Nothing may be changed. Give the entries below again exactly.
=== Section Start ===
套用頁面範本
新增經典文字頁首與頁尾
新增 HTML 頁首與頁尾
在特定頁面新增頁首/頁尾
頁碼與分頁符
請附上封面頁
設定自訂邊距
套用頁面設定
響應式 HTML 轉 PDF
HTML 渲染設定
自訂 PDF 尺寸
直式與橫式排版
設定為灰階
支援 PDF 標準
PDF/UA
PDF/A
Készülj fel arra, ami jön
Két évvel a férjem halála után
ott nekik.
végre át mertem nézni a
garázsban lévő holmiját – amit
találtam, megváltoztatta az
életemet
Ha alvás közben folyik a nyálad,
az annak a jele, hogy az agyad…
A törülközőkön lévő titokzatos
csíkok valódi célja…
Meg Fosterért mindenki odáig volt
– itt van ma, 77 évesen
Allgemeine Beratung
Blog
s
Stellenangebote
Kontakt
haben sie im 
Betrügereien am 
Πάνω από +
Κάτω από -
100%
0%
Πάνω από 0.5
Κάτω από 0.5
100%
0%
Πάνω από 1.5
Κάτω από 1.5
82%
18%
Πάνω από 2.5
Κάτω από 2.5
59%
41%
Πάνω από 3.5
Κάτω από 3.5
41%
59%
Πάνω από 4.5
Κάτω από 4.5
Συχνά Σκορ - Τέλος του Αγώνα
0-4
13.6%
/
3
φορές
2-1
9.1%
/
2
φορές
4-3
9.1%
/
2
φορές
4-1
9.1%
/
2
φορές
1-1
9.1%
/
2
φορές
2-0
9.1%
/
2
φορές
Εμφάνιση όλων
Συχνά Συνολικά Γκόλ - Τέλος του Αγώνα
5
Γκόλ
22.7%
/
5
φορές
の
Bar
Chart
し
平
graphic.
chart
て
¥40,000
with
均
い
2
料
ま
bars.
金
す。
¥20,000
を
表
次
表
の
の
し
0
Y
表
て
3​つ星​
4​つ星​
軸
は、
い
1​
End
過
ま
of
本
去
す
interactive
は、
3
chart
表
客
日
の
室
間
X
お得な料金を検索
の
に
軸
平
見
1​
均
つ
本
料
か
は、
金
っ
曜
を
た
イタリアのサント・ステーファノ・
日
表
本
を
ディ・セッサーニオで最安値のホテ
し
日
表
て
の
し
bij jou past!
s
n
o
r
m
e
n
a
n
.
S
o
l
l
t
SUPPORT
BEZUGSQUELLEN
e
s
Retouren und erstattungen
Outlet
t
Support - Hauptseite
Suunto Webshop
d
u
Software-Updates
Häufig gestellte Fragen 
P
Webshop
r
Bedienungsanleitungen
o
=== Section End ===
» **Problem solution**
套用頁面範本
新增經典文字頁首與頁尾
新增 HTML 頁首與頁尾
在特定頁面新增頁首/頁尾
頁碼與分頁符
請附上封面頁
設定自訂邊距
套用頁面設定
響應式 HTML 轉 PDF
HTML 渲染設定
自訂 PDF 尺寸
直式與橫式排版
設定為灰階
支援 PDF 標準
PDF/UA
PDF/A
Készülj fel arra, ami jön
Két évvel a férjem halála után
ott nekik.
végre át mertem nézni a
garázsban lévő holmiját – amit
találtam, megváltoztatta az
életemet
Ha alvás közben folyik a nyálad,
az annak a jele, hogy az agyad…
A törülközőkön lévő titokzatos
csíkok valódi célja…
Meg Fosterért mindenki odáig volt
– itt van ma, 77 évesen
Allgemeine Beratung
Blog
s
Stellenangebote
Kontakt
haben sie im 
Betrügereien am 
Πάνω από +
Κάτω από -
100%
0%
Πάνω από 0.5
Κάτω από 0.5
100%
0%
Πάνω από 1.5
Κάτω από 1.5
82%
18%
Πάνω από 2.5
Κάτω από 2.5
59%
41%
Πάνω από 3.5
Κάτω από 3.5
41%
59%
Πάνω από 4.5
Κάτω από 4.5
Συχνά Σκορ - Τέλος του Αγώνα
0-4
13.6%
/
3
φορές
2-1
9.1%
/
2
φορές
4-3
9.1%
/
2
φορές
4-1
9.1%
/
2
φορές
1-1
9.1%
/
2
φορές
2-0
9.1%
/
2
φορές
Εμφάνιση όλων
Συχνά Συνολικά Γκόλ - Τέλος του Αγώνα
5
Γκόλ
22.7%
/
5
φορές
の
Bar
Chart
し
平
graphic.
chart
て
¥40,000
with
均
い
2
料
ま
bars.
金
す。
¥20,000
を
表
次
表
の
の
し
0
Y
表
て
3​つ星​
4​つ星​
軸
は、
い
1​
End
過
ま
of
本
去
す
interactive
は、
3
chart
表
客
日
の
室
間
X
お得な料金を検索
の
に
軸
平
見
1​
均
つ
本
料
か
は、
金
っ
曜
を
た
イタリアのサント・ステーファノ・
日
表
本
を
ディ・セッサーニオで最安値のホテ
し
日
表
て
の
し
bij jou past!
s
n
o
r
m
e
n
a
n
.
S
o
l
l
t
SUPPORT
BEZUGSQUELLEN
e
s
Retouren und erstattungen
Outlet
t
Support - Hauptseite
Suunto Webshop
d
u
Software-Updates
Häufig gestellte Fragen 
P
Webshop
r
Bedienungsanleitungen
o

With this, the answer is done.